Assignment ->
Set down the entries below word for word, keeping each line break and character unchanged.

Transcribed page contents
§

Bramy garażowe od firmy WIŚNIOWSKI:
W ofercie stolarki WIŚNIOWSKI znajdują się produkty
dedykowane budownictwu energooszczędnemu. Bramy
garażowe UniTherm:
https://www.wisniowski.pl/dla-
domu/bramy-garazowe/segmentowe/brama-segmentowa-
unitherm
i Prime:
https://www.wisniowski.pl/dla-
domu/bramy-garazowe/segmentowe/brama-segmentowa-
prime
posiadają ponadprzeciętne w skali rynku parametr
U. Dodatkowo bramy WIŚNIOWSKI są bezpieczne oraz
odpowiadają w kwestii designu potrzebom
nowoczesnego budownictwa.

§

Your response ->
Bramy garażowe od firmy WIŚNIOWSKI:
W ofercie stolarki WIŚNIOWSKI znajdują się produkty
dedykowane budownictwu energooszczędnemu. Bramy
garażowe UniTherm:
https://www.wisniowski.pl/dla-
domu/bramy-garazowe/segmentowe/brama-segmentowa-
unitherm
i Prime:
https://www.wisniowski.pl/dla-
domu/bramy-garazowe/segmentowe/brama-segmentowa-
prime
posiadają ponadprzeciętne w skali rynku parametr
U. Dodatkowo bramy WIŚNIOWSKI są bezpieczne oraz
odpowiadają w kwestii designu potrzebom
nowoczesnego budownictwa.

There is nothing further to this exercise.